[Exercise goal]: What you give back should be only the lines from the one holding "crédit auto. Pour que votre" through the final line of the records, each reproduced exactly.

[The data]:
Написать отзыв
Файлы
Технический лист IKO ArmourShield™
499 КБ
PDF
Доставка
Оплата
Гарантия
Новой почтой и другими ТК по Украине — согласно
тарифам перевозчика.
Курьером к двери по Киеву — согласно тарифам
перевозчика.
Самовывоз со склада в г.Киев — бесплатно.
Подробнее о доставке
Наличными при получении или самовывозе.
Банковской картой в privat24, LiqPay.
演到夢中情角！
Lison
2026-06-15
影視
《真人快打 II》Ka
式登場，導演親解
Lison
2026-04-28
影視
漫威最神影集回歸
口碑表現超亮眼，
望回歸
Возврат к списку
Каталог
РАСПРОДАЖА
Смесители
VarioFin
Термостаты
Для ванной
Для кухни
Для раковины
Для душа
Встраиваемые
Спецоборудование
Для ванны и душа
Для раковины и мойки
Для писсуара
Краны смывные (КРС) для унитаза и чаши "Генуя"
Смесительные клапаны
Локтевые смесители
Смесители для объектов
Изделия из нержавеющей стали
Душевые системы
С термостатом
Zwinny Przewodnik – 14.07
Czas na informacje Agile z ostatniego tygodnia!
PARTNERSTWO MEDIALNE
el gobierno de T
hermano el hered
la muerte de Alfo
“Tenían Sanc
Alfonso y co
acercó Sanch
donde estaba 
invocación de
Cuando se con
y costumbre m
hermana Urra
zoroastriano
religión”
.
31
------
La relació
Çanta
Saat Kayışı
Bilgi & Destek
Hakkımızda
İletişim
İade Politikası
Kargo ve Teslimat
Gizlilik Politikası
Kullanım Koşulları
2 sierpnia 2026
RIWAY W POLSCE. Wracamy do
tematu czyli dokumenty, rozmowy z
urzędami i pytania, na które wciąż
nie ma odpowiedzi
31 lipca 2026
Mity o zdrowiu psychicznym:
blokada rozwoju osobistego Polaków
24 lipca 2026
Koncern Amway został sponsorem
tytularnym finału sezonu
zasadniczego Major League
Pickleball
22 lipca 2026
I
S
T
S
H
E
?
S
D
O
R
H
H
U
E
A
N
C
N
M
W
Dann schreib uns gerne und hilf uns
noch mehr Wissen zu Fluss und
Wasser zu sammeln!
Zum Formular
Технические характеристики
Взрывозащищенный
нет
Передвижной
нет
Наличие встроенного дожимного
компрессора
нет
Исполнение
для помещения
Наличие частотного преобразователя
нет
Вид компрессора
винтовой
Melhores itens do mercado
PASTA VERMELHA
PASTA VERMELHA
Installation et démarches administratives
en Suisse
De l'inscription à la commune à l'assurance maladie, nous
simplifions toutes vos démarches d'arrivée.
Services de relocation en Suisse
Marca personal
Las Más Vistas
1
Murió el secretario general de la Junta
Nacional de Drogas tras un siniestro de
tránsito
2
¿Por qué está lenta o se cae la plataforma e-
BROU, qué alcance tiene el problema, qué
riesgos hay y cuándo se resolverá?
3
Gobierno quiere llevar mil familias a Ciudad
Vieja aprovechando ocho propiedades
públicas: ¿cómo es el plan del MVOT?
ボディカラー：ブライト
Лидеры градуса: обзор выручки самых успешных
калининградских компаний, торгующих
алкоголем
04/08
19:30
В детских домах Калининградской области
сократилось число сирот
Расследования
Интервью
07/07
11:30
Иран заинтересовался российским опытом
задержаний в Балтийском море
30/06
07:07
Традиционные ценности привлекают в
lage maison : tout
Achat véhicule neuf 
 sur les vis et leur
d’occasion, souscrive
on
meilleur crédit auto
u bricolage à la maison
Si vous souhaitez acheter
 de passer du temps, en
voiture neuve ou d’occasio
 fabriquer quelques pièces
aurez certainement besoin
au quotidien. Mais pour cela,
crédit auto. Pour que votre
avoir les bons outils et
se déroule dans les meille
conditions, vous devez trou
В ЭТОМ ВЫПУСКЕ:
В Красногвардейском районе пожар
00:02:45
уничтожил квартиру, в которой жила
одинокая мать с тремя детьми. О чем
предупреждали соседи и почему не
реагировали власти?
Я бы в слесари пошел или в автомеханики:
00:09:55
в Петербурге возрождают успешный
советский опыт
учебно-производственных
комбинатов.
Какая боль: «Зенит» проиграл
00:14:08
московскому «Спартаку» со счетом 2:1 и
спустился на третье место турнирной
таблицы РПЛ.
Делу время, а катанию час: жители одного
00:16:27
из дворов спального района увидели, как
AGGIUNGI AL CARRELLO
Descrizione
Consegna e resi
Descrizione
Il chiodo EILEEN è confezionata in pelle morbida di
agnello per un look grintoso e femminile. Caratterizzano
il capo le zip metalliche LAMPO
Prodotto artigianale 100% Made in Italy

[Response to this exercise]:
crédit auto. Pour que votre
avoir les bons outils et
se déroule dans les meille
conditions, vous devez trou
В ЭТОМ ВЫПУСКЕ:
В Красногвардейском районе пожар
00:02:45
уничтожил квартиру, в которой жила
одинокая мать с тремя детьми. О чем
предупреждали соседи и почему не
реагировали власти?
Я бы в слесари пошел или в автомеханики:
00:09:55
в Петербурге возрождают успешный
советский опыт
учебно-производственных
комбинатов.
Какая боль: «Зенит» проиграл
00:14:08
московскому «Спартаку» со счетом 2:1 и
спустился на третье место турнирной
таблицы РПЛ.
Делу время, а катанию час: жители одного
00:16:27
из дворов спального района увидели, как
AGGIUNGI AL CARRELLO
Descrizione
Consegna e resi
Descrizione
Il chiodo EILEEN è confezionata in pelle morbida di
agnello per un look grintoso e femminile. Caratterizzano
il capo le zip metalliche LAMPO
Prodotto artigianale 100% Made in Italy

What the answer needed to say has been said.